The author divides death and life into two groups:
1- Two kinds of life: - voluntary life - natural life
2- Two kinds of death: - voluntary death - natural death

2) Essay on the reality and advantage of saying prayer. it contains the spiritual realities of prayer; it is divided into three kinds:
####1- The essence of prayer
2- The outward and inward prayer
3- Those who take advantage of the both aspects of prayer and those who do just one of the aspects

These two essays are written in Arabic and translated into Persian.

The author
Avicenna, one of the greatest Muslim scientists and philosophers, known in the East as Abu Ali Sina and also Ibn Sina (980 – 1037).

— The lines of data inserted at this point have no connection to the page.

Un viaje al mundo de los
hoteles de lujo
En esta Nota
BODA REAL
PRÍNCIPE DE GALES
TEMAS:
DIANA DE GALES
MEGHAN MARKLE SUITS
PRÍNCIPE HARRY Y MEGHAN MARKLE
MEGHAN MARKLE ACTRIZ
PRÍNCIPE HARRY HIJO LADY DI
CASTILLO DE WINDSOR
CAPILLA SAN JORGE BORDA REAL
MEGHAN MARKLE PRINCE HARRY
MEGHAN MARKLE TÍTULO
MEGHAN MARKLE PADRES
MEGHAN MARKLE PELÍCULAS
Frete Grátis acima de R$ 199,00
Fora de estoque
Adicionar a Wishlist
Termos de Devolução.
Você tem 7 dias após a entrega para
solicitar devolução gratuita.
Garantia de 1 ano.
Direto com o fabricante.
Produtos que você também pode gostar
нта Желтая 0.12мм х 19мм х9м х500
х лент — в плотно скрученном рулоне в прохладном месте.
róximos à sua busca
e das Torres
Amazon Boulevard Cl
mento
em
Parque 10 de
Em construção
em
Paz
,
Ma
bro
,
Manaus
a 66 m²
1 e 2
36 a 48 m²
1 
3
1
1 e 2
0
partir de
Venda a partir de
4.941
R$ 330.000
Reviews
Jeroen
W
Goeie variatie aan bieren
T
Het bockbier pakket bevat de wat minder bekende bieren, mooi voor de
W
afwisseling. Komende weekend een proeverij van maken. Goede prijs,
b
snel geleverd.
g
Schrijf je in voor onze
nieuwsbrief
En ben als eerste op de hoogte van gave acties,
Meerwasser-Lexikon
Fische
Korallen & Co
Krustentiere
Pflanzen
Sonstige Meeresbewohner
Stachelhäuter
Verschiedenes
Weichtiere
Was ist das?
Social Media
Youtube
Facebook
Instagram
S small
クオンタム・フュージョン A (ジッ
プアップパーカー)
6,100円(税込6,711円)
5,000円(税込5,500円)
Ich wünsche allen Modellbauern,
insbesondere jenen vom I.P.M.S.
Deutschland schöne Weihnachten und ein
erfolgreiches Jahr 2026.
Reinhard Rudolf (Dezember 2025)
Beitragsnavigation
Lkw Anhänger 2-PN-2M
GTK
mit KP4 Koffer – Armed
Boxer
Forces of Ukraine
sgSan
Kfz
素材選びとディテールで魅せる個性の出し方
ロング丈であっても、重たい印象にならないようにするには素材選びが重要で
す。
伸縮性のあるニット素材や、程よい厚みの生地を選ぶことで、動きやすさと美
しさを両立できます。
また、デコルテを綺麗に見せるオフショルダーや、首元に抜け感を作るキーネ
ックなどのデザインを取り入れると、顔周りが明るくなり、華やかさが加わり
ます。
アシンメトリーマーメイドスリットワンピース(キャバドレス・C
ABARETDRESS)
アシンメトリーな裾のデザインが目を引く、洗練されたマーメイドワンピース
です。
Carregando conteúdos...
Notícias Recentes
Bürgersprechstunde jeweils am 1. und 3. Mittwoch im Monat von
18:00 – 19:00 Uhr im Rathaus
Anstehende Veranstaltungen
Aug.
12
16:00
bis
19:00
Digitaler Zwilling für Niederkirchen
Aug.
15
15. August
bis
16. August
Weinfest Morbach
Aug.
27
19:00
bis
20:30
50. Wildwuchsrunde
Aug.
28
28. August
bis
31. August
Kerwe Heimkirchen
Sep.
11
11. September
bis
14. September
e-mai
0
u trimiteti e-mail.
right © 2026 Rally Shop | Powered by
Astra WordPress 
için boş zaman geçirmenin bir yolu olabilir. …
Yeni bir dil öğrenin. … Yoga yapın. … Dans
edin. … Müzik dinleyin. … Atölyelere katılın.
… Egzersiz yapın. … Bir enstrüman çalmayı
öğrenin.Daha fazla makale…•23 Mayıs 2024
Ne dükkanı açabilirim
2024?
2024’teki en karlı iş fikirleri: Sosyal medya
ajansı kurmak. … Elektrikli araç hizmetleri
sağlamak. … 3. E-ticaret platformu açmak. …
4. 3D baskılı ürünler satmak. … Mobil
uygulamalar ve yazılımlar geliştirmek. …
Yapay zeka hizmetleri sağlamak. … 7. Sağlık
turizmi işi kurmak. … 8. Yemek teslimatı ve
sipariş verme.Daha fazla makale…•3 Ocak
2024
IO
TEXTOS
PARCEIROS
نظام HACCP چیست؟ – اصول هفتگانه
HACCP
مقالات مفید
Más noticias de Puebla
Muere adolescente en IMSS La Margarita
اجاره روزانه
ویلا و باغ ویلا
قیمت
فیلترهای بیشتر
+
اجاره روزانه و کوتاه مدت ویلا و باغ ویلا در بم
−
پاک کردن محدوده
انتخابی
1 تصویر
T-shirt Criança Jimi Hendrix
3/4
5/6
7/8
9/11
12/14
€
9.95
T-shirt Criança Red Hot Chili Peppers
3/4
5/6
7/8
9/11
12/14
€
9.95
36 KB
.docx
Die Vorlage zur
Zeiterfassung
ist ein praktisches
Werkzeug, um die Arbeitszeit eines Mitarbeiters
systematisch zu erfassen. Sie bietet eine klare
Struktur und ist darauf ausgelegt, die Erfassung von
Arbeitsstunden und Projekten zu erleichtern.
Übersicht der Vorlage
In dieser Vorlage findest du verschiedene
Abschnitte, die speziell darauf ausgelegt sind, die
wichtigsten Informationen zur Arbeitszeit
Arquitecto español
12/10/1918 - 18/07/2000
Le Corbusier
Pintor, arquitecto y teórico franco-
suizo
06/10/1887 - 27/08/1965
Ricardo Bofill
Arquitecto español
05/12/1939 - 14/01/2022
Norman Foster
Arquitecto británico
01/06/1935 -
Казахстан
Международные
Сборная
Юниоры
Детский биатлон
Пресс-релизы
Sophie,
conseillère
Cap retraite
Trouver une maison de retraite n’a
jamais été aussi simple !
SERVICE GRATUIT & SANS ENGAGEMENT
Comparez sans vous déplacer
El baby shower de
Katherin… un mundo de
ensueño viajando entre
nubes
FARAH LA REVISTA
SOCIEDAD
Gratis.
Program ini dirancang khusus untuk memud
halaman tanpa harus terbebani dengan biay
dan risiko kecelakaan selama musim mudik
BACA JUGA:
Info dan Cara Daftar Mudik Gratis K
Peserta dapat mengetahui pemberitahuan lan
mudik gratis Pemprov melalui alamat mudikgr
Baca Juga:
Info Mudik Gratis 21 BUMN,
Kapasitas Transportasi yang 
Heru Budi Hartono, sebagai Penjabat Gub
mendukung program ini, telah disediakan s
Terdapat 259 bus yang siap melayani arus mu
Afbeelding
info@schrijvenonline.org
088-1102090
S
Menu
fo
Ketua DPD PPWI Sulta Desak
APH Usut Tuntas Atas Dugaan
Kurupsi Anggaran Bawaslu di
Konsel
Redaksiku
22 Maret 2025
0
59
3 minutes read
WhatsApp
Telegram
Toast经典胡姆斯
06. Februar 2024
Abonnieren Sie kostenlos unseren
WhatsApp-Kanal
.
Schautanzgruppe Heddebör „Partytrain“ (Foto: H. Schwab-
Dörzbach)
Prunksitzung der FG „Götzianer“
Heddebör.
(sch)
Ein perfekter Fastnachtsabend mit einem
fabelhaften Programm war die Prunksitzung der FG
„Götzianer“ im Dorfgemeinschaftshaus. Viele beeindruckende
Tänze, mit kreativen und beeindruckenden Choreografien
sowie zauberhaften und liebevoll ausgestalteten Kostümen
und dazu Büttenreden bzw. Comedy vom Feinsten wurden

He was born near Bukhara, probably with Persian as his native language. At the age of eighteen he had mastered all the then known sciences. After the death of his father, an official of the Samanid adminstration, and the overthrow of the Samanids by the Ilekhans in 1005, he first wandered through Persia and then, from 1021 until shortly before his death, he lived at Isfahan as court physician of the Buyid rulers Shams al-Dawla and Sama al-Dawla, who by then had come under Kakuid suzerainty. He is known primarily as a philosopher and physician, Avicenna contributed also to all the sciences that were accessible in his day: natural history, physics, chemistry, astronomy, mathematics and music. He studied mathematics under “Abu Abdullah Natli”, then continued metaphysics, physics and medicine in the presence of “Abu Soheyl Masihi”. He wrote on economics, politics, moral and religious questions, Quranic exegesis and poetry. In 1654, 131 authentic and 110 doubtful works were listed in his bibliography. The following are his most famous works:
1- Book of Healing ‘of the soul’ (a vast philosophical and scientific encyclopeida)
2- The Canon of Medicine (one of the most famous books in the history of medicine)
3- The Tale of Hayy Ibn Yaqzan (a philosophical allegory)

Avicenna’s influence on medieval European philosophers such as Michael Scot, Albertus Magnus, Rager Bacon, Duns Scotus and Thomas Aquinas is undeniable. He died as the result of colic, in Hamedan – Iran where a monument was erected to celebrate the millennium of his birth.